The black woman had that stereotypical 'black-woman-attitude' if you know what I mean. She was like, 'Nu-huh! Just what are you doing that for? I don't have time for this!" (all that useless note taking I was doing). She put me on track and I thanked her for that. I read in a dream-interpretation book that: a girl that in unknown to us can make us "acknowledge that a fresh approach would be useful." I don't treat all dream interpretations as gospel and it can be like reading a horoscope sometimes where it is vague enough for anybody to find meaning, but this in particular seemed to ring true. She was like the complete opposite of myself with a different perspective and told me not to be so analytical because I would have just wasted my time.
And for the clock: we call it 'reading time' for a reason. It must use similar parts of the brain. When I see a word I don't need to sound it out. I just see the whole word and know what it is immediately and go on to the next one. I can tell the time on an analogue clock from a single glance. But I wasn't always like that. When I was 5 years old I had trouble reading words and clocks and in a lucid dream my state of mind goes back to that. However, the imagination I had when I was 5 comes back and I get enveloped in the dream. It's like we can have one or the other but never both at full capacity.
Summerlander wrote: I also relate to the fact that you thought you were sharing dream space with another lucid dreamer while you were lucid dreaming. I can only remember 3 times this had happened to me including this one, and I must have had at least 300 lucid dreams (rounded to make math easier), so for me it's a 1 in a 100. Although I try to use words and logic to explain it, words and logic can never describe the actual dream fully... even to myself. I have already forgotten some parts of it and will forget others in the years to come and will only have my waking, written, words to remind me.
I believe that the black woman can tell you a lot about yourself or at least about your views.
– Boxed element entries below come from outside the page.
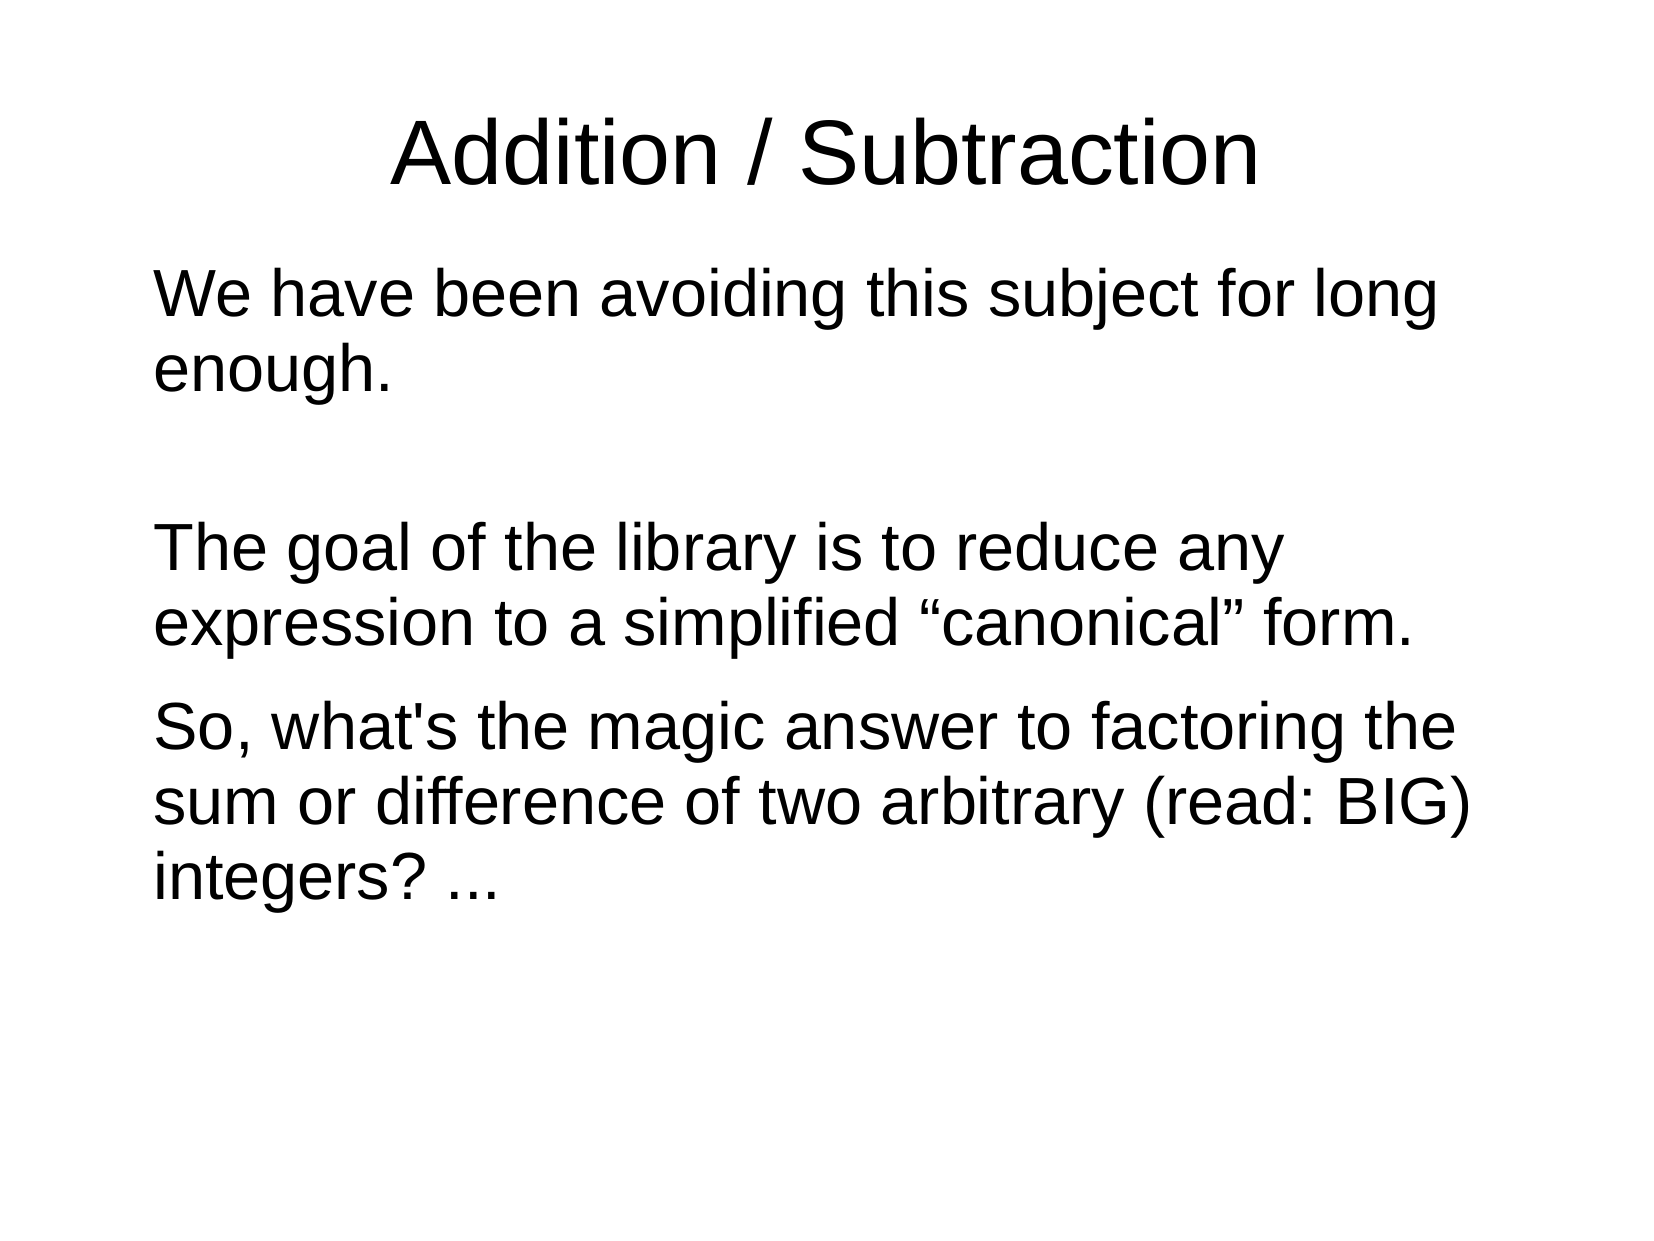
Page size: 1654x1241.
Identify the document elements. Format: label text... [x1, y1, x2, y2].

list We have been avoiding this subject for long enough. The goal of the library is to reduce any expression to a simplified “canonical” form. So, what's the magic answer to factoring the sum or difference of two arbitrary (read: BIG) integers? ... [82, 256, 1576, 1141]
title Addition / Subtraction [82, 49, 1571, 256]
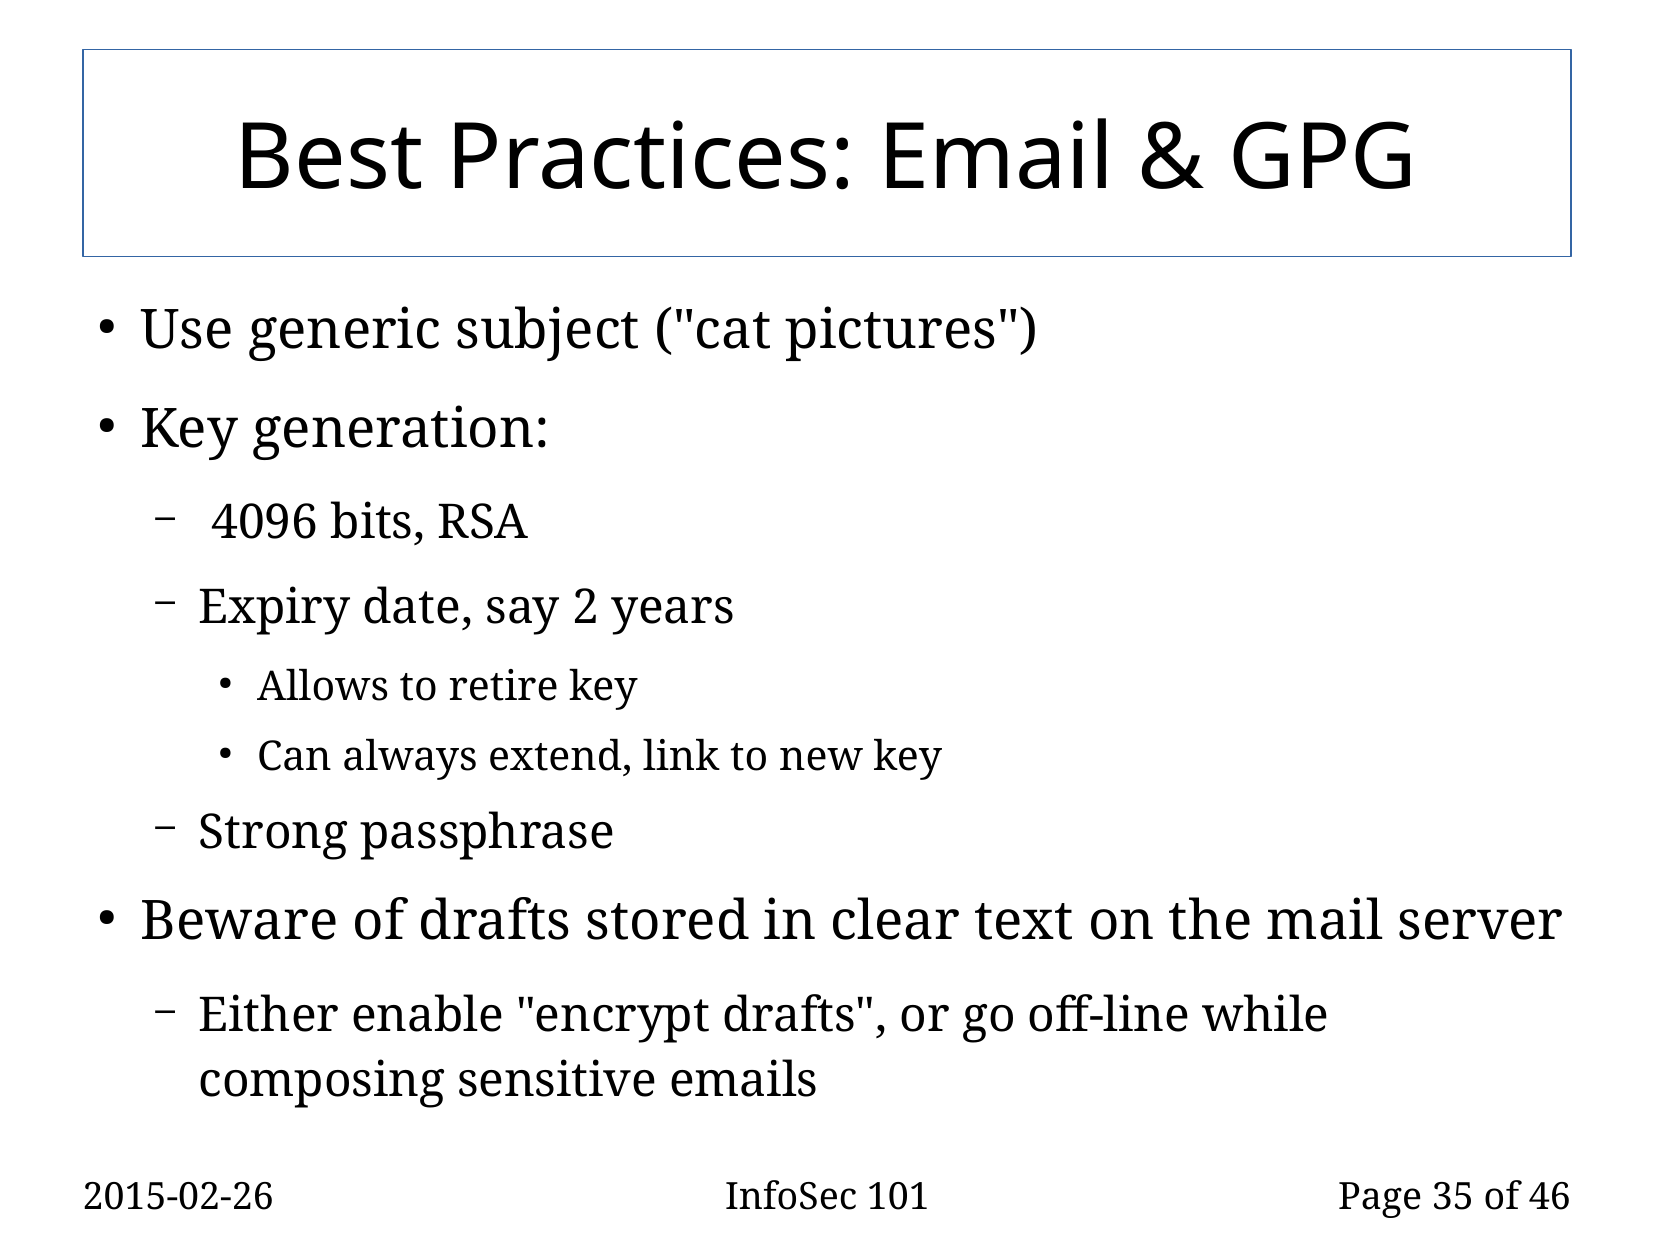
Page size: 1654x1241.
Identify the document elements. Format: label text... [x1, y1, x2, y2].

list Use generic subject ("cat pictures") Key generation: 4096 bits, RSA Expiry date, say 2 years Allows to retire key Can always extend, link to new key Strong passphrase Beware of drafts stored in clear text on the mail server Either enable "encrypt drafts", or go off-line while composing sensitive emails [82, 290, 1571, 1126]
title Best Practices: Email & GPG [82, 49, 1571, 257]
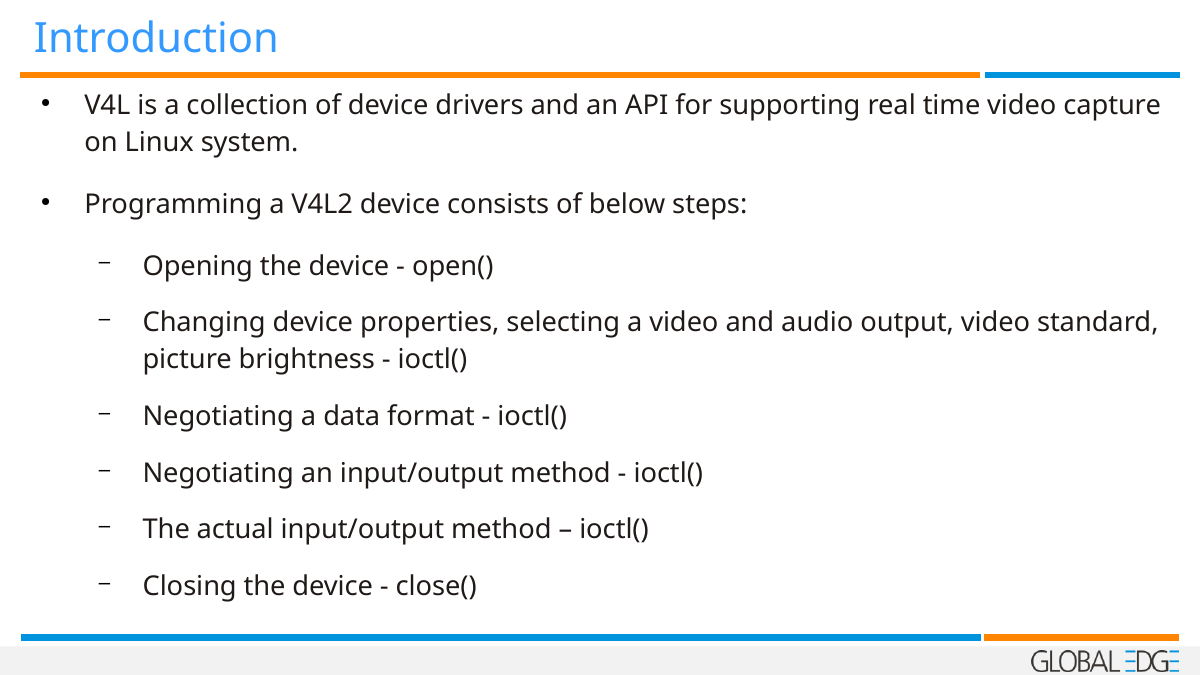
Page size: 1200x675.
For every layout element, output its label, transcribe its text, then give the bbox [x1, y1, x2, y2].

title Introduction [12, 9, 1088, 63]
picture [1031, 650, 1179, 672]
list V4L is a collection of device drivers and an API for supporting real time video capture on Linux system. Programming a V4L2 device consists of below steps: Opening the device - open() Changing device properties, selecting a video and audio output, video standard, picture brightness - ioctl() Negotiating a data format - ioctl() Negotiating an input/output method - ioctl() The actual input/output method – ioctl() Closing the device - close() [26, 85, 1172, 606]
You seem to be very experienced in lucid dreaming and you have a healthy and open-minded approach. I like the way you analyse things and you set a great example for the novice.
By the way, isn't it funny that when we don't have full mental capacity in lucid dreams we are still conscious enough within the dream world to realise this? And in that moment, I often find myself asking why. why can't I do this? I remember being able to do this with ease in waking life. And yet, we are equally awed by the impossibilities that can become possibilities in the dream world, like flying, exploring other realities and being the man.
What an interesting idea to try. I only read your post and none of the replies and thinking about trying this. In my case thou I are concerned my subconsciousness will influence the result as I have some fear around this whole idea as who knows what God I could experience as one thing Ive learnt about dreaming is to expect the unexpected!!
My fear around will the dream God be a nice God or a not so nice God, could make me end up experiencing a very nasty God. Anyway.. as extremely interested in what the results may be, Im not sure if I want to try this experiment or not. I could end up trying it at some point. If I do.. I'll post back about it.
I don't think this will work well, cause if you believe in a God, you will probably see him as you imagine him. If you don't believe in him, you probably wont get anything.